- Stored data -
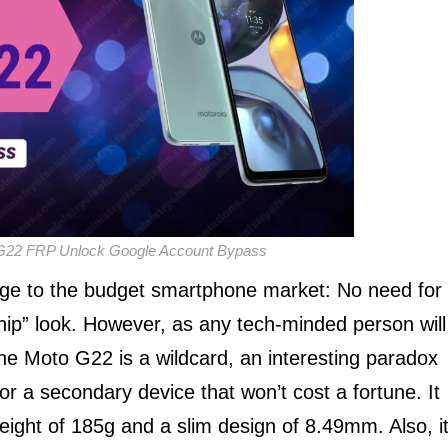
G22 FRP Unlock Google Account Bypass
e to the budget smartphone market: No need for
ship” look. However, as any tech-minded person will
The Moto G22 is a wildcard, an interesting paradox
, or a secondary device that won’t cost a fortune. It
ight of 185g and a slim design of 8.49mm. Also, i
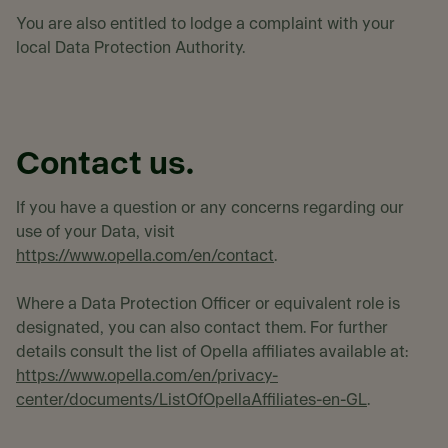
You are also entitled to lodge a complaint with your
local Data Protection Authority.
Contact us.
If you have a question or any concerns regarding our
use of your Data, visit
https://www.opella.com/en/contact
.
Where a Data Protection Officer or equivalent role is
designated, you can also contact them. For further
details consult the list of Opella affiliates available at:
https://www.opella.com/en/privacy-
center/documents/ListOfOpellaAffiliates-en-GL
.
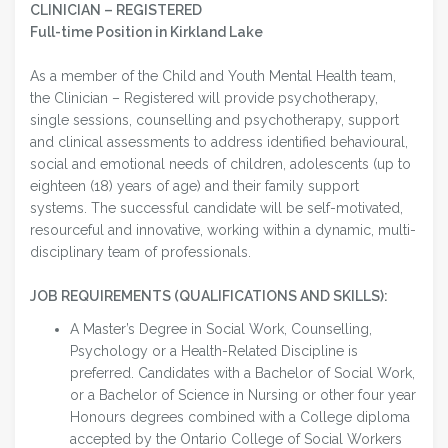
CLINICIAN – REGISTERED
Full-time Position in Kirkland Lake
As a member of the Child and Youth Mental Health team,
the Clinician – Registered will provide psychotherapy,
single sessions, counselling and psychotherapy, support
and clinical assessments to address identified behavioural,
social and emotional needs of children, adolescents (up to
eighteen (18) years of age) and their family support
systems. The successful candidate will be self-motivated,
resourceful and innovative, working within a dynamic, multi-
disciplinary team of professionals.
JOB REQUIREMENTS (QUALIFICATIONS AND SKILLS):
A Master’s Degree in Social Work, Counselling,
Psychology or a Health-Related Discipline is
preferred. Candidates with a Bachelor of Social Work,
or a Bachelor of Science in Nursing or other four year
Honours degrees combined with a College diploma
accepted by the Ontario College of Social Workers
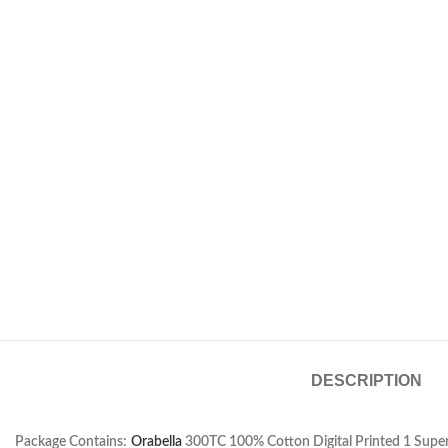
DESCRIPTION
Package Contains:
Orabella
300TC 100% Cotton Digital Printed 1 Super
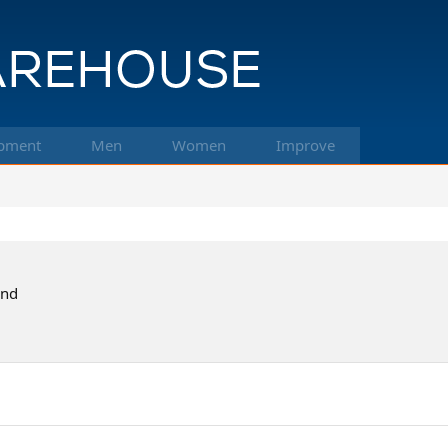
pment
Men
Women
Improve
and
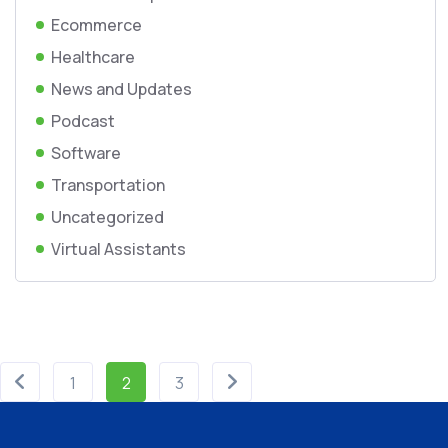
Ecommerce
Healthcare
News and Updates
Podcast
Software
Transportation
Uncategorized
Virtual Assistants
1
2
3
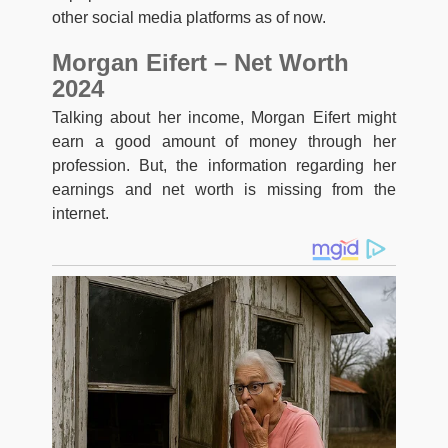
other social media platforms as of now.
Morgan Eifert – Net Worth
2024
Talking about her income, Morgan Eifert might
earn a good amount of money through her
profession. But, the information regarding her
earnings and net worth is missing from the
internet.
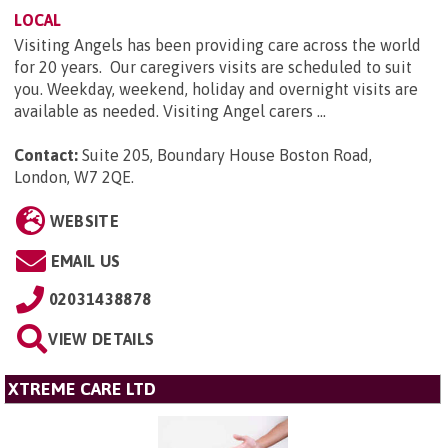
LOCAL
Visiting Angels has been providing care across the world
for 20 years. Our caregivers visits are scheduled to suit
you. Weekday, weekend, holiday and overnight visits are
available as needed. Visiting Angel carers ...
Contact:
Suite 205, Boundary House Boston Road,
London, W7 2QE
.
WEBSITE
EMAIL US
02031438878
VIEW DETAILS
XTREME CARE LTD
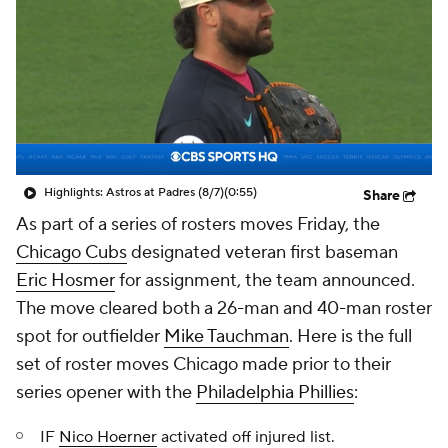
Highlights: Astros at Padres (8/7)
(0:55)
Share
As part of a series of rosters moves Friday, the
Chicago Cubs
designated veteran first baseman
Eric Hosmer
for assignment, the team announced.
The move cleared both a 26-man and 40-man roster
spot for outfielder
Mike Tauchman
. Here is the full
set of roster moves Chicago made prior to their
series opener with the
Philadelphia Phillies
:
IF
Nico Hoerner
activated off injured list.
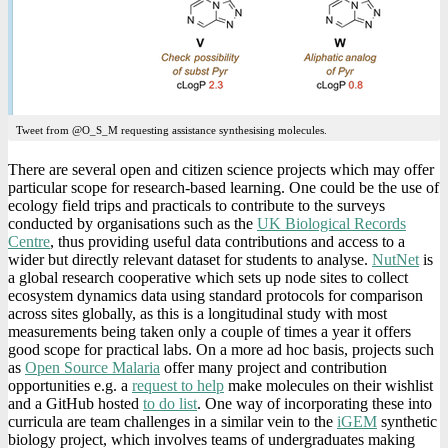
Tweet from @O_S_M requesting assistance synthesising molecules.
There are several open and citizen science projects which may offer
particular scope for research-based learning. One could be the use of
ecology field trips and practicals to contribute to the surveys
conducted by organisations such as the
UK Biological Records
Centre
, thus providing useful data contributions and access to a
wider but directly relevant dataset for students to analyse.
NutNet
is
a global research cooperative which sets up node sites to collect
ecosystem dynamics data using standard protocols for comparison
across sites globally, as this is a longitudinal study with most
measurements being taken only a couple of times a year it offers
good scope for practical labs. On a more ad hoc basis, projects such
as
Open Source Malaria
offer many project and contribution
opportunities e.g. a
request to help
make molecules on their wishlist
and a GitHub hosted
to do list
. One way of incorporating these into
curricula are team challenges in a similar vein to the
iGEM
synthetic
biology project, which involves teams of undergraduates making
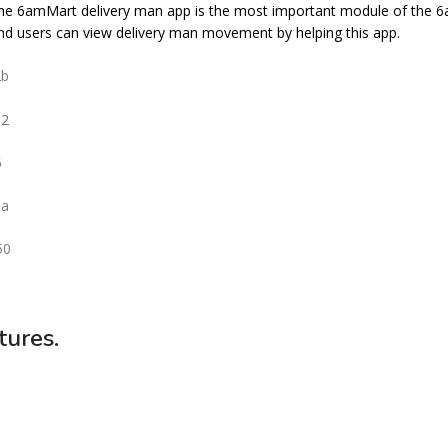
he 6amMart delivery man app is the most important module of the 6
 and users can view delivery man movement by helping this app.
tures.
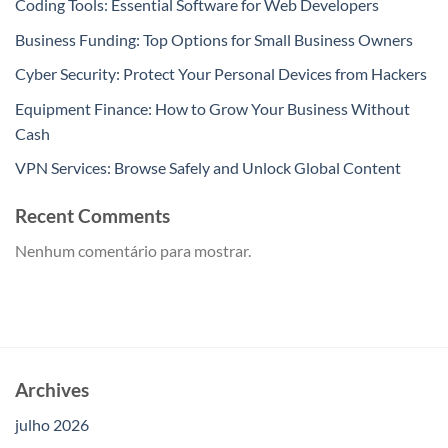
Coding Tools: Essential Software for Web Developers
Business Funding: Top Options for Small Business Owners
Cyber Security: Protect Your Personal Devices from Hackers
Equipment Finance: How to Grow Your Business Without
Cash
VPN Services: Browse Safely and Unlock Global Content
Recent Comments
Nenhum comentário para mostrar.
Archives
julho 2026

- Work item -
Please write out every line of text from the material above, word for word and in the same order, leaving out the pictures.

- Written solution -
G22 FRP Unlock Google Account Bypass
e to the budget smartphone market: No need for
ship” look. However, as any tech-minded person will
The Moto G22 is a wildcard, an interesting paradox
, or a secondary device that won’t cost a fortune. It
ight of 185g and a slim design of 8.49mm. Also, i
You are also entitled to lodge a complaint with your
local Data Protection Authority.
Contact us.
If you have a question or any concerns regarding our
use of your Data, visit
https://www.opella.com/en/contact
.
Where a Data Protection Officer or equivalent role is
designated, you can also contact them. For further
details consult the list of Opella affiliates available at:
https://www.opella.com/en/privacy-
center/documents/ListOfOpellaAffiliates-en-GL
.
CLINICIAN – REGISTERED
Full-time Position in Kirkland Lake
As a member of the Child and Youth Mental Health team,
the Clinician – Registered will provide psychotherapy,
single sessions, counselling and psychotherapy, support
and clinical assessments to address identified behavioural,
social and emotional needs of children, adolescents (up to
eighteen (18) years of age) and their family support
systems. The successful candidate will be self-motivated,
resourceful and innovative, working within a dynamic, multi-
disciplinary team of professionals.
JOB REQUIREMENTS (QUALIFICATIONS AND SKILLS):
A Master’s Degree in Social Work, Counselling,
Psychology or a Health-Related Discipline is
preferred. Candidates with a Bachelor of Social Work,
or a Bachelor of Science in Nursing or other four year
Honours degrees combined with a College diploma
accepted by the Ontario College of Social Workers
DESCRIPTION
Package Contains:
Orabella
300TC 100% Cotton Digital Printed 1 Super
pment
Men
Women
Improve
and
Ecommerce
Healthcare
News and Updates
Podcast
Software
Transportation
Uncategorized
Virtual Assistants
1
2
3
other social media platforms as of now.
Morgan Eifert – Net Worth
2024
Talking about her income, Morgan Eifert might
earn a good amount of money through her
profession. But, the information regarding her
earnings and net worth is missing from the
internet.
LOCAL
Visiting Angels has been providing care across the world
for 20 years. Our caregivers visits are scheduled to suit
you. Weekday, weekend, holiday and overnight visits are
available as needed. Visiting Angel carers ...
Contact:
Suite 205, Boundary House Boston Road,
London, W7 2QE
.
WEBSITE
EMAIL US
02031438878
VIEW DETAILS
XTREME CARE LTD
Highlights: Astros at Padres (8/7)
(0:55)
Share
As part of a series of rosters moves Friday, the
Chicago Cubs
designated veteran first baseman
Eric Hosmer
for assignment, the team announced.
The move cleared both a 26-man and 40-man roster
spot for outfielder
Mike Tauchman
. Here is the full
set of roster moves Chicago made prior to their
series opener with the
Philadelphia Phillies
:
IF
Nico Hoerner
activated off injured list.
Tweet from @O_S_M requesting assistance synthesising molecules.
There are several open and citizen science projects which may offer
particular scope for research-based learning. One could be the use of
ecology field trips and practicals to contribute to the surveys
conducted by organisations such as the
UK Biological Records
Centre
, thus providing useful data contributions and access to a
wider but directly relevant dataset for students to analyse.
NutNet
is
a global research cooperative which sets up node sites to collect
ecosystem dynamics data using standard protocols for comparison
across sites globally, as this is a longitudinal study with most
measurements being taken only a couple of times a year it offers
good scope for practical labs. On a more ad hoc basis, projects such
as
Open Source Malaria
offer many project and contribution
opportunities e.g. a
request to help
make molecules on their wishlist
and a GitHub hosted
to do list
. One way of incorporating these into
curricula are team challenges in a similar vein to the
iGEM
synthetic
biology project, which involves teams of undergraduates making
he 6amMart delivery man app is the most important module of the 6
 and users can view delivery man movement by helping this app.
tures.
Coding Tools: Essential Software for Web Developers
Business Funding: Top Options for Small Business Owners
Cyber Security: Protect Your Personal Devices from Hackers
Equipment Finance: How to Grow Your Business Without
Cash
VPN Services: Browse Safely and Unlock Global Content
Recent Comments
Nenhum comentário para mostrar.
Archives
julho 2026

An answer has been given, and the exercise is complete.